Setujuuuuuuuuuuu.... tapi sekali2 boleh dong...supaya segar

----------


## Begichu

yup..saya uda membatasi diri kok om.
mampir ke smua thread hanya utk membaca.
dan ke tmpt ngobrol buat ngobrol. hehe..




*aman deh gw pkknya*

----------


## arungtasik

> kl gbr tuyul kyk punya om itu boleh....


Signature saya ini namanya The Dancing Baby ato "Baby Cha-Cha" Oom. Bukan tuyul. Ini karakter tiga dimensi yang sangat terkenal di dunia komputer, untuk menguji kemampuan rendering gambar komputer Anda. Jadi, bukan bayi nakal seperti om Danu....

Soal celetukan-celetukan itu, saya gak melarang lo Oom. Gak punya kuasa saya untuk itu. Cuma himbauan aja.  :P  :P

----------


## mrbunta

waduh .kena deh.
sory ya om arungtasik.   ::

----------


## arungtasik

> waduh .kena deh.
> sory ya om arungtasik.



Gak nunjuk siapa-siapa oom. Saya juga sering nyeletuk begitu kok. Cuma lama-lama kok jadi kebanyakan....   ::   ::

----------


## wahyu

siaaaappp........om

----------


## h3ln1k

kalo di thread regional sendiri boleh kan om?   ::   ::   ::

----------


## troy

kalo di regional bebas ya om....khan bukan area yg serius.....

----------


## panoramix

> Originally Posted by mrbunta
> 
> waduh .kena deh.
> sory ya om arungtasik.  
> 
> 
> 
> Gak nunjuk siapa-siapa oom. Saya juga sering nyeletuk begitu kok.

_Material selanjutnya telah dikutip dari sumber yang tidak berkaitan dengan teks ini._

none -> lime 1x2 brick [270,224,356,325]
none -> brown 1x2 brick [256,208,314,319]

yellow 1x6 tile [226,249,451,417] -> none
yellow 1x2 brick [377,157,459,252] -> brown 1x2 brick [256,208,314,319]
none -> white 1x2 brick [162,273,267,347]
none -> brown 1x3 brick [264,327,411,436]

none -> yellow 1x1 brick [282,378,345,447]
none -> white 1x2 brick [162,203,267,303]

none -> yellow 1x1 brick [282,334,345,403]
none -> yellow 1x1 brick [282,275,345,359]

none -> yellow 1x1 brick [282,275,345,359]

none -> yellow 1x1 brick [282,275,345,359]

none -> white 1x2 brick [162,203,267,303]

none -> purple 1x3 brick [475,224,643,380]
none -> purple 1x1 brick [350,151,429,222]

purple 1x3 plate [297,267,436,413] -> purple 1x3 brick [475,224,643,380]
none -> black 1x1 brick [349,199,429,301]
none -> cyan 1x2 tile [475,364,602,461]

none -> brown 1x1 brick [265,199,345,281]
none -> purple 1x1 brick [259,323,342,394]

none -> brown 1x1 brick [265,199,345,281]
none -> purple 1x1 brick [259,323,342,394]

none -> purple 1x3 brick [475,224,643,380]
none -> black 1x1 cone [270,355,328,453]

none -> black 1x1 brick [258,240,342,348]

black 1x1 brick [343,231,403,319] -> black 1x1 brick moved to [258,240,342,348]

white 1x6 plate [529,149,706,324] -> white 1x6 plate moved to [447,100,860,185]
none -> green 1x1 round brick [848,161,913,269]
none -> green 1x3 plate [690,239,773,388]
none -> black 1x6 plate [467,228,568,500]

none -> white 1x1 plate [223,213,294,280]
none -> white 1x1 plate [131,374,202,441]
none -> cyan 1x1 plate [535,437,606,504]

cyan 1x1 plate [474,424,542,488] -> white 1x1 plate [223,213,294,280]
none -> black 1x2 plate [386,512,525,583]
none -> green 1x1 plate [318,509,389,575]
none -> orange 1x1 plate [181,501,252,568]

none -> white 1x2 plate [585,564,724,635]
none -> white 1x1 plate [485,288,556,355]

Cuma lama-lama kok jadi kebanyakan....


  ::   ::   ::   ::   ::

----------


## h3ln1k

nah yang diatas saya ini termasuk yang salah neh   ::   ::   ::   ::   ::   ::   ::

----------


## troy

> nah yang diatas saya ini termasuk yang salah neh


makanya....abis ditegur malah diulang lagi.....udh2 jgn ngerecoki thread2.......

----------


## achmad

setuju om, kadang kita membuka satu thread berharap mendapatkan suatu tambahan ilmu atau informasinya, taunya begitu dibuka yang tampak hanya wah, ok, siiip, wk wk wk, atau sekadar deretan ikon smiley             .

----------


## chivas

> Signature saya ini namanya The Dancing Baby ato "Baby Cha-Cha" Oom. Bukan tuyul. Ini karakter tiga dimensi yang sangat terkenal di dunia komputer, untuk menguji kemampuan rendering gambar komputer Anda. Jadi, bukan bayi nakal seperti om Danu....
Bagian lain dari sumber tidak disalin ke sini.